» Work item
Write out each line from the data below that includes the word "Shepreth".

» Data for the task

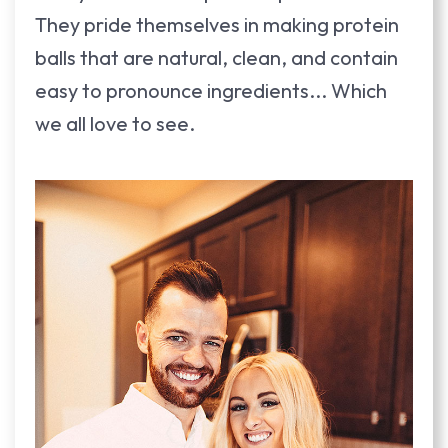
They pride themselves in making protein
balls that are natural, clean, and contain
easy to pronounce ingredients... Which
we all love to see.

* * *

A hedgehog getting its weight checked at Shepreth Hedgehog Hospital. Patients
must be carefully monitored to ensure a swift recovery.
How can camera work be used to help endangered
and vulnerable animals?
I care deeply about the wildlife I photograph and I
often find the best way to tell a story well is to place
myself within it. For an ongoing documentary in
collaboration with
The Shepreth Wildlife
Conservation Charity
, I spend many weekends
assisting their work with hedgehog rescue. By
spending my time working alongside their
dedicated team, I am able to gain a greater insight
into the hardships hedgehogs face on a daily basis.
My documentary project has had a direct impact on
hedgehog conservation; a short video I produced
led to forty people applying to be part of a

...

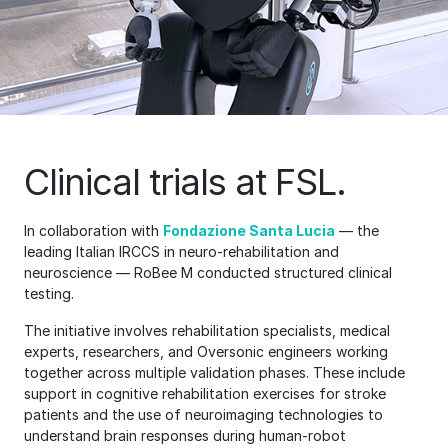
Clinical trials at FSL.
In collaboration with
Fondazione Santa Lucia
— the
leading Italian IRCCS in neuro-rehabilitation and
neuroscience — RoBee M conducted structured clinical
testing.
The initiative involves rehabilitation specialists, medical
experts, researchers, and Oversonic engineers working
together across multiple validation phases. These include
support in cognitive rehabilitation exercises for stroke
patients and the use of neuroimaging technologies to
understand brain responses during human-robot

» Your response
A hedgehog getting its weight checked at Shepreth Hedgehog Hospital. Patients
The Shepreth Wildlife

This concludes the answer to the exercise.